Les Haïtiens ont encore une fois pris la rue, lundi, afin de réclamer une enquête sur la corruption et la démission de leur président.

Haïti: les manifestations se poursuivent

PORT-AU-PRINCE — Des manifestants ont allumé des incendies et scandé des slogans réclamant le départ du président haïtien, lundi, alors que l’opposition accentuait la pression pour chasser Jovenel Moïse du pouvoir.

Des écoles, des commerces et des bureaux gouvernementaux ont fermé leurs portes.

En milieu d’après-midi la police a lancé des gaz lacrymogènes pour disperser des milliers de manifestants. Un contenant est tombé sur le toit d’une maison, et la famille qui y habite est sortie en courant.

Certains manifestants ont tenté de se protéger avec des mouchoirs imbibés d’eau.

Un journaliste de la radio locale, Joseph Edmond, a été atteint d’une balle à la main droite. Selon M. Baptiste, M. Edmond a été touché par les tirs de policiers qui ont pris la fuite à bord d’une voiture banalisée.

L’instabilité politique a fait plusieurs morts au cours des trois dernières semaines.

L’opposition dénonce la corruption des élus, l’inflation galopante et une pénurie d’essence. Plusieurs stations-service de la capitale ont été contraintes de fermer leurs portes, puisque les fournisseurs réclament maintenant paiement des plus de 100 millions $US qui leur sont dus par le gouvernement.
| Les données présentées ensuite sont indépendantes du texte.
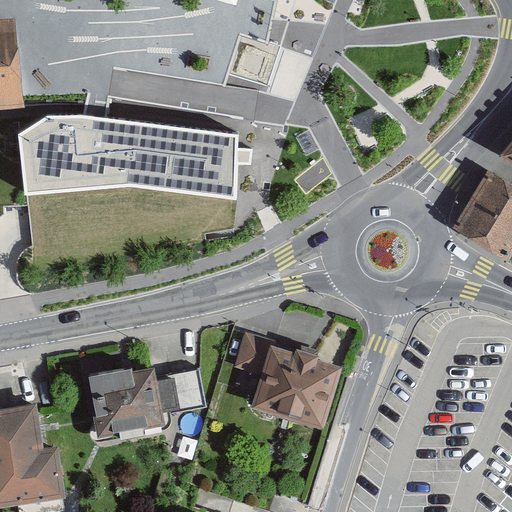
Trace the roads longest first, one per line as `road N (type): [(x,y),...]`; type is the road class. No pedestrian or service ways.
road 1 (tertiary): [(0,338),(226,293)]
road 2 (tertiary): [(392,298),(330,511)]
road 3 (tertiary): [(498,103),(384,202)]
road 4 (tertiary): [(428,223),(498,103)]
road 5 (tertiary): [(343,232),(226,293)]
road 6 (tertiary): [(226,293),(355,286)]
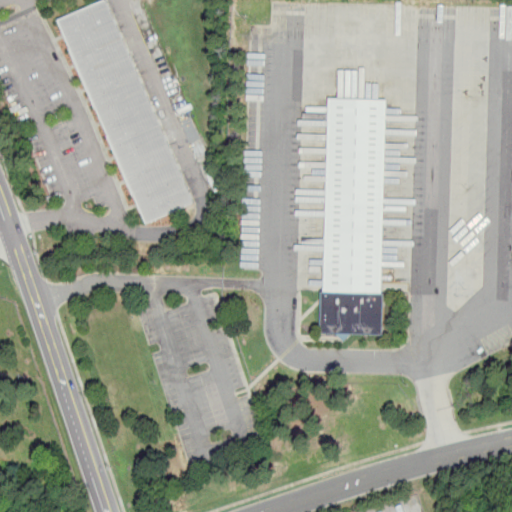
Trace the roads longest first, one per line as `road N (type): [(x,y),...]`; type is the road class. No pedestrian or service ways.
road 1 (secondary): [(108,511),(0,198)]
road 2 (residential): [(269,511),(511,439)]
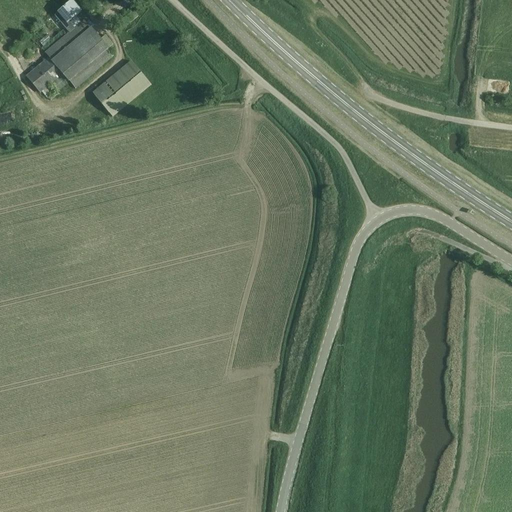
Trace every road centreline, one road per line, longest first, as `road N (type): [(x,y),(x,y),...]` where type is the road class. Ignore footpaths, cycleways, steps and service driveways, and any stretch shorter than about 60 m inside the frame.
road 1 (primary): [(511,222),(373,126),(228,0)]
road 2 (unclassified): [(279,511),(358,242),(376,222)]
road 3 (unclassified): [(171,0),(333,143),(376,222)]
road 4 (unclassified): [(376,222),(422,212),(511,258)]
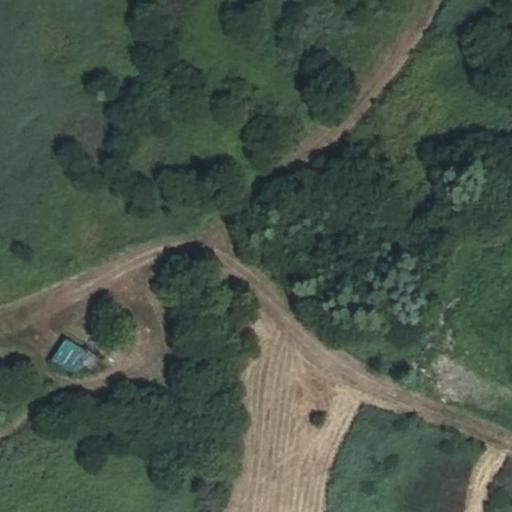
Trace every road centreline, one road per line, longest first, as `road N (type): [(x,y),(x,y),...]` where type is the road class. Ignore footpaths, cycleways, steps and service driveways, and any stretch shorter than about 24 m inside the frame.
road 1 (track): [(0,321),(200,249),(232,266),(353,382),(511,451)]
road 2 (track): [(422,0),(392,57),(200,249)]
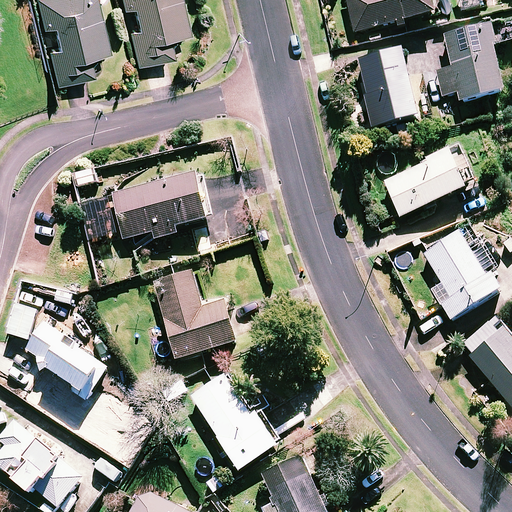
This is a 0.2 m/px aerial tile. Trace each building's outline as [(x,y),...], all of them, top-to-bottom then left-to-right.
[(108,52),(95,0),(37,0),(44,29),(55,26),(58,38),(46,41),(57,85),(95,76),(90,57),(108,52)] [(121,0),(124,10),(135,8),(137,19),(126,22),(136,66),(174,57),(170,38),(189,34),(180,0),(121,0)] [(438,14),(434,0),(348,0),(357,34),(438,14)] [(490,28),(445,37),(451,68),(433,71),(439,100),(457,96),(459,106),(504,96),(490,28)] [(421,118),(405,51),(360,61),(376,129),(421,118)] [(469,190),(452,152),(429,161),(431,166),(388,184),(402,218),(469,190)] [(254,243),(238,173),(202,182),(201,175),(81,203),(92,249),(155,234),(157,241),(181,236),(179,229),(210,222),(217,252),(254,243)] [(498,294),(462,235),(427,256),(445,286),(435,292),(453,321),(498,294)] [(207,310),(197,273),(157,284),(178,361),(240,344),(230,304),(207,310)] [(511,334),(499,319),(464,348),(511,406),(511,334)] [(110,370),(46,327),(30,351),(49,364),(30,393),(61,414),(77,391),(90,400),(110,370)] [(255,417),(229,377),(195,398),(242,472),(281,447),(259,414),(255,417)] [(85,479),(17,422),(2,440),(9,447),(0,457),(0,465),(34,494),(37,490),(60,509),(85,479)] [(329,511),(305,459),(266,477),(279,505),(266,511),(329,511)] [(187,511),(145,491),(134,511),(187,511)]
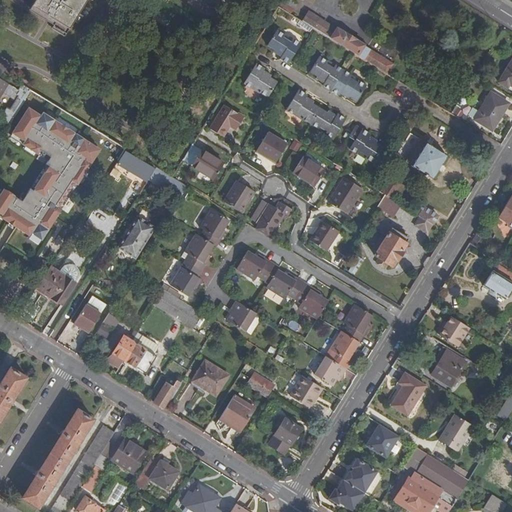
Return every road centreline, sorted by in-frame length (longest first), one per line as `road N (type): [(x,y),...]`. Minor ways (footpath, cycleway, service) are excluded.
road 1 (residential): [(507,159),(294,500)]
road 2 (residential): [(294,500),(70,364)]
road 3 (residential): [(0,477),(70,364)]
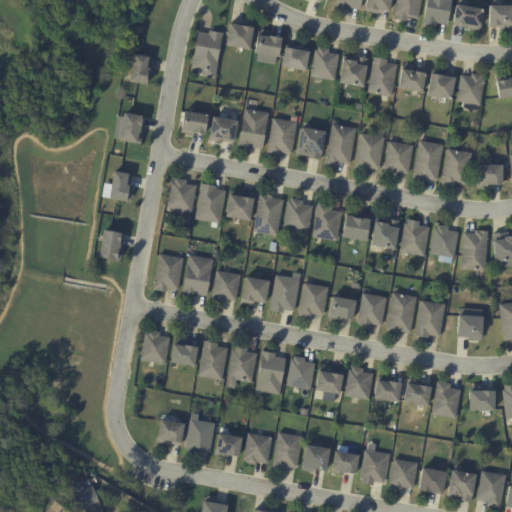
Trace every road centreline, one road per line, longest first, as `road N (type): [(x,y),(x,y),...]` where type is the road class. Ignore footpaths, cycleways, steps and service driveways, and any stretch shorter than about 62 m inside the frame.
road 1 (residential): [(192,0),(113,408),(119,439),(158,468),(398,511)]
road 2 (residential): [(135,306),(430,361),(511,363)]
road 3 (residential): [(160,156),(478,209),(511,207)]
road 4 (residential): [(258,0),(324,29),(511,53)]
Des barricades ont été érigées afin de bloquer les rues.

Enquête exigée

Les manifestants exigent aussi une enquête plus approfondie au sujet des allégations selon lesquelles des membres du gouvernement précédent auraient dépensé de façon illicite des milliards de dollars provenant d’un programme vénézuélien destiné à financer des programmes sociaux urgents. Ses détracteurs accusent le président Moïse de chercher à protéger son allié, l’ancien président Michel Martelly, et d’avoir lui-même trempé dans la corruption avant d’être élu.

M. Moïse a annoncé la semaine dernière n’avoir aucune intention de démissionner.

Lors d’une conférence de presse dimanche, les leaders de l’opposition ont demandé à leurs partisans de les aider à bloquer les rues et à trouver le président qui, selon eux, se cache.